BEGIN Supplied passage

# Create Patch Dataset
This notebook is the source for downloading Sentinel data for the 2D patch classifier

### Inputs
The notebook operates by loading a set of coordinates either from a geojson or csv. For each location in the list, it downloads a patch of width `RECT_WIDTH` across a specified period of time.

### Outputs:
Multispectral patches with the structure `[num_patches, height, width, bands]`

In [None]:
%load_ext autoreload
%autoreload 2

In [None]:
import json
import numpy as np
import os
import pandas as pd
import pickle
from tqdm.notebook import tqdm

from scripts.dl_utils import download_patch, rect_from_point, pad_patch
from scripts.viz_tools import normalize

In [None]:
def load_sites(file_name, rect_width):
    """Load points or polygons from a GeoJSON and return a list of rects as polygons"""
    with open(os.path.join(DATA_DIR, file_name + '.geojson'), 'r') as f:
        data = json.load(f)['features']

    coords = []
    for site in data:
        if site['geometry']['type'] == 'MultiPolygon':
            lon = np.squeeze(site['geometry']['coordinates'])[:,0]
            lat = np.squeeze(site['geometry']['coordinates'])[:,1]
            coords.append([np.mean(lon), np.mean(lat)])
        elif site['geometry']['type'] == 'Point':
            coords.append(site['geometry']['coordinates'])

END Supplied passage

> Work to complete
1. From the patch dataset notebook, list every function name imported from the project's `scripts` package, along with the module each comes from.
2. Answer these about the patch dataset notebook:
(a) From which two file formats can the set of coordinates be loaded?
(b) What structure do the output multispectral patches have?
(c) Which two geometry types does `load_sites` check for?
The rows that come next have no connection to the patch dataset notebook.

BEGIN Data section

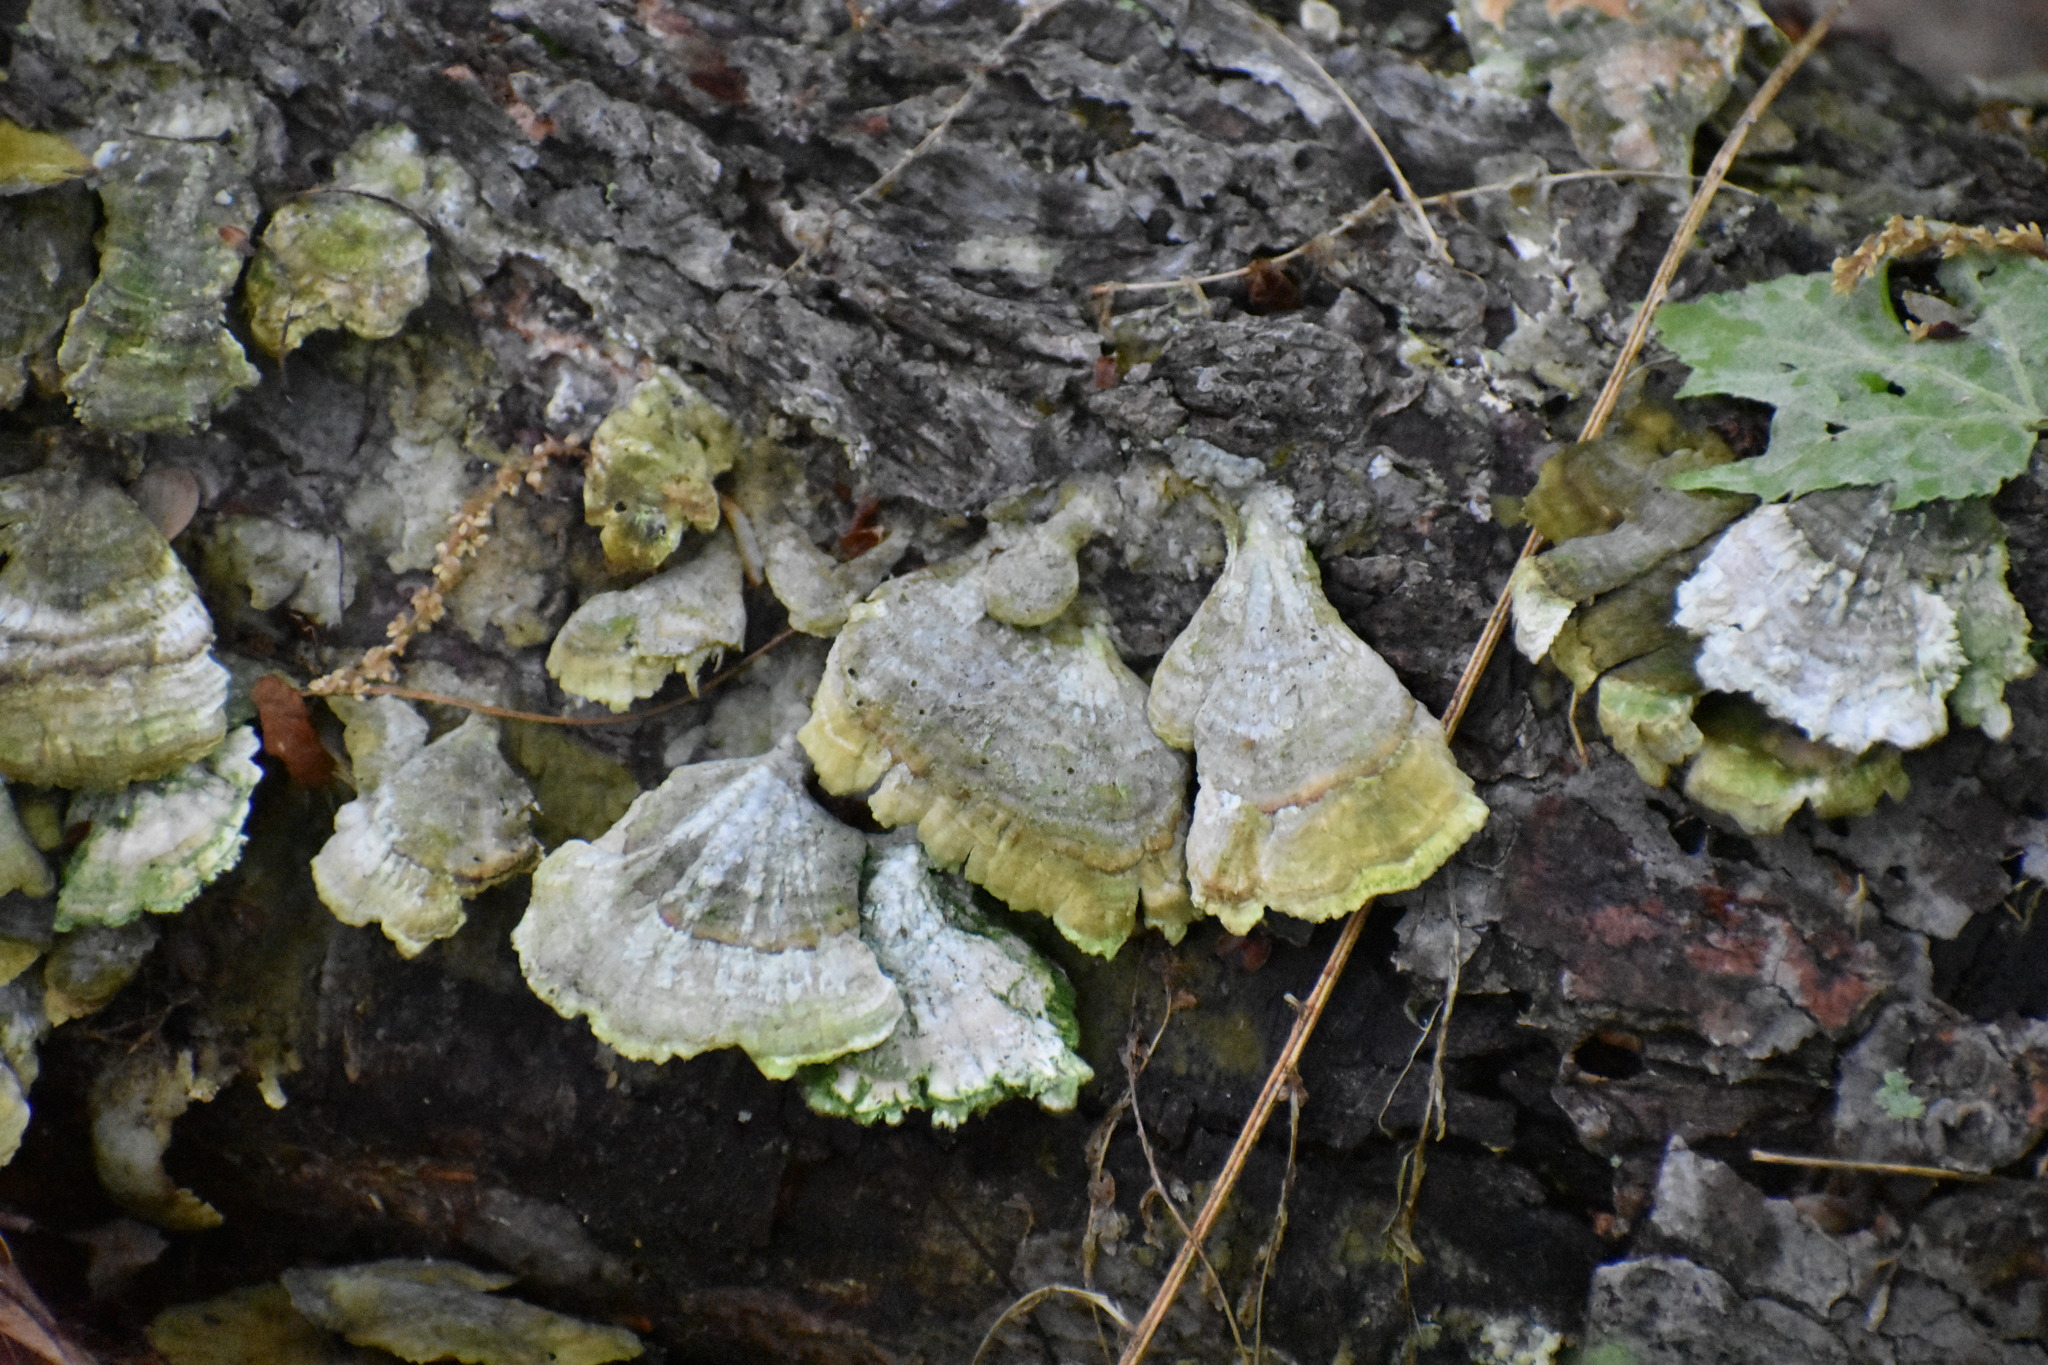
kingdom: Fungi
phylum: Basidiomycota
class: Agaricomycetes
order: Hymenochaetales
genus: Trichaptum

END Data section
BEGIN Data section

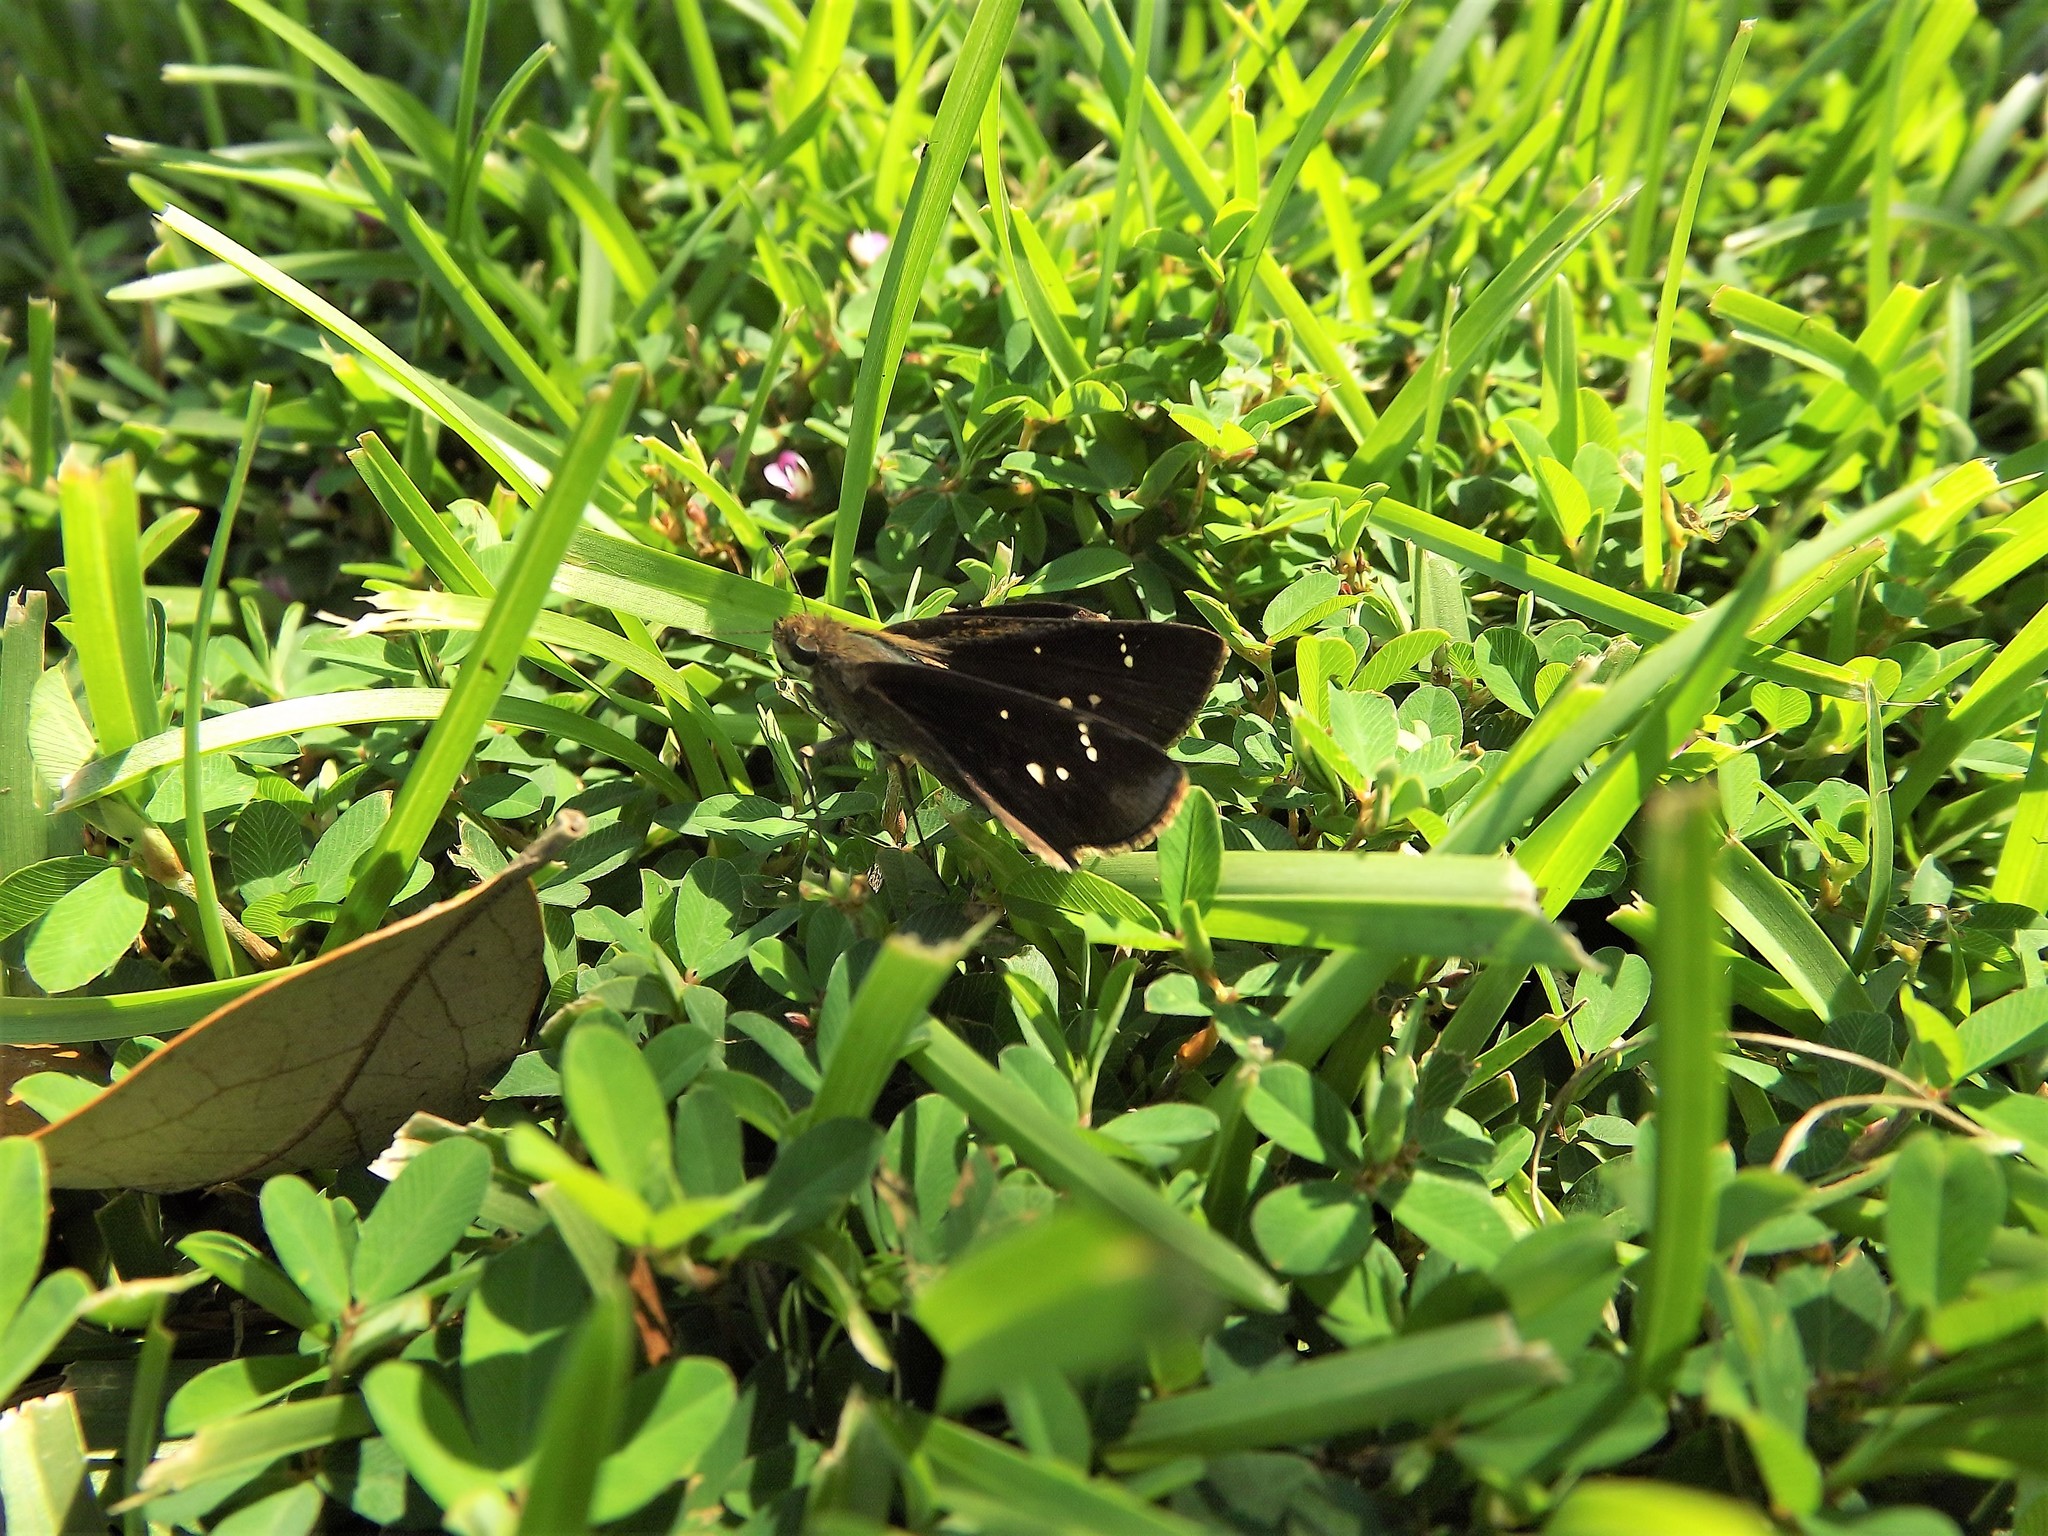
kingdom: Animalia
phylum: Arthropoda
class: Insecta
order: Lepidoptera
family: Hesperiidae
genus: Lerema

END Data section
BEGIN Data section

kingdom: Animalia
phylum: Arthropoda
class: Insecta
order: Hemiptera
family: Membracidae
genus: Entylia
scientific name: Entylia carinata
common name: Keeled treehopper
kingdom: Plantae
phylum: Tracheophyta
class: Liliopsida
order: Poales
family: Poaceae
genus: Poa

END Data section

> Final results
1.
- `download_patch` (from `scripts.dl_utils`)
- `rect_from_point` (from `scripts.dl_utils`)
- `pad_patch` (from `scripts.dl_utils`)
- `normalize` (from `scripts.viz_tools`)

2.
(a) GeoJSON or CSV.
(b) `[num_patches, height, width, bands]`
(c) `MultiPolygon` and `Point`.